We describe two brothers with mild MR and additional findings leading to diagnostic difficulties. In early childhood, severe hypotonia, macrocephaly, and delay in closure of the fontanelles were the most obvious features, associated in the first sib with transient autistic behaviour. A few years later, the hypotonia had completely resolved, the gait was normal, but mild MR persisted. The pleasant personality, macrocephaly with telecanthus, and broad big toes in both boys, as well as pigmentation anomalies in one sib and slightly anteriorly displaced anus and frontal upsweep of the hair in the other, were reminiscent of FG syndrome. As the children became older, the macrocephaly decreased, forearm fullness and tapering fingers were more obvious, and the facies coarsened (figs 1 and 2) with anteverted nares and fully everted lower lip, leading to the possible diagnosis of a mild form of CLS. DNA analysis identified a mutation of the RSK2gene and confirmed the diagnosis.

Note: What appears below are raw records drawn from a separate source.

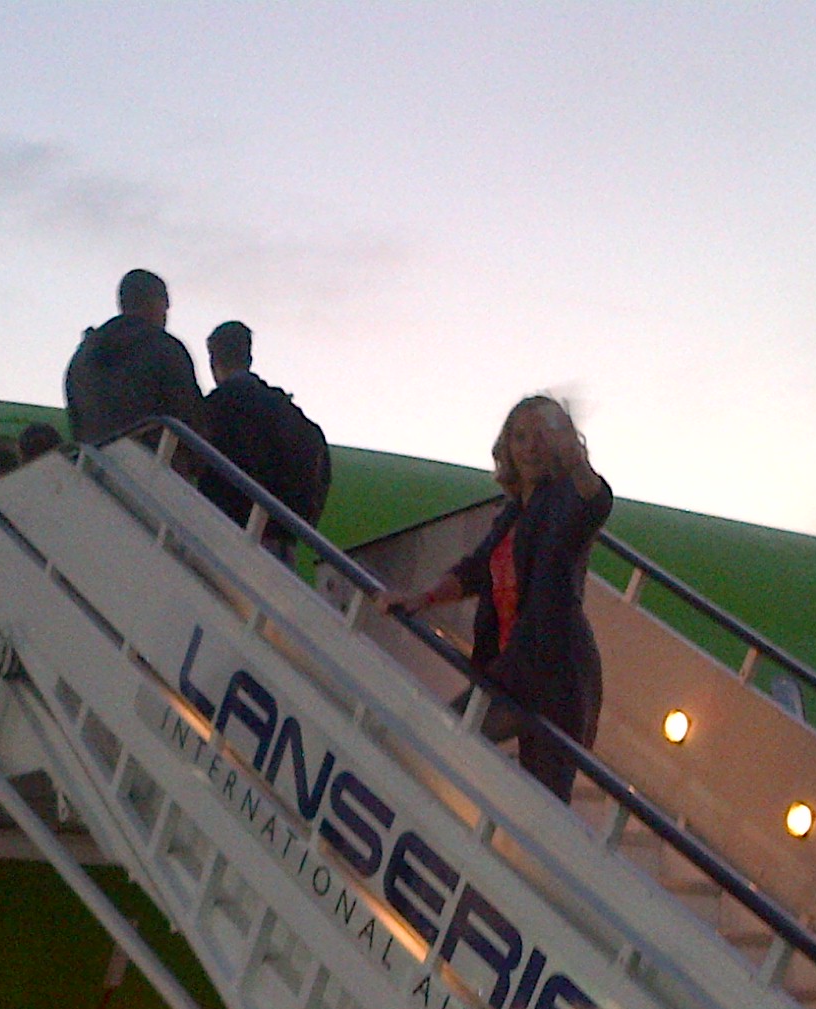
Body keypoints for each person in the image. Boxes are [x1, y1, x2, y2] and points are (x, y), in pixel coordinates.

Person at [383, 396, 610, 803]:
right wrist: (422, 598)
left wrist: (578, 462)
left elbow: (594, 505)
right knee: (453, 739)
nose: (530, 447)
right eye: (520, 437)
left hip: (554, 672)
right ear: (506, 447)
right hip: (516, 668)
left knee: (541, 799)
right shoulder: (513, 515)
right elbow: (476, 569)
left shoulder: (562, 500)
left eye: (541, 436)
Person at [199, 320, 331, 549]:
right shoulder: (284, 409)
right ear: (249, 359)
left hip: (226, 529)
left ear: (213, 361)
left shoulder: (211, 410)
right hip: (279, 533)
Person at [63, 269, 203, 447]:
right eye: (166, 304)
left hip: (99, 461)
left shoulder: (79, 361)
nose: (166, 312)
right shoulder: (164, 347)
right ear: (156, 302)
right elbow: (191, 418)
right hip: (159, 460)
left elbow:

These observations are of interest because the moderate phenotypic expression of this mutation extends the CLS phenotype to include less severe mental retardation. As the missense mutation identified has never been found in typical CLS patients, it may be less deleterious than those previously described (deletion, nonsense, and other missense mutations). However, the biochemical effect of this mutation is not clear since it occurs in a protein domain with no predicted function. However, it could be hypothesised that a conformational change affects the protein catalytic function, since a non-polar amino acid is replaced by a charged residue. Thus, it would be of interest to study the effect of this missense mutation on the biochemical activity ofRSK2.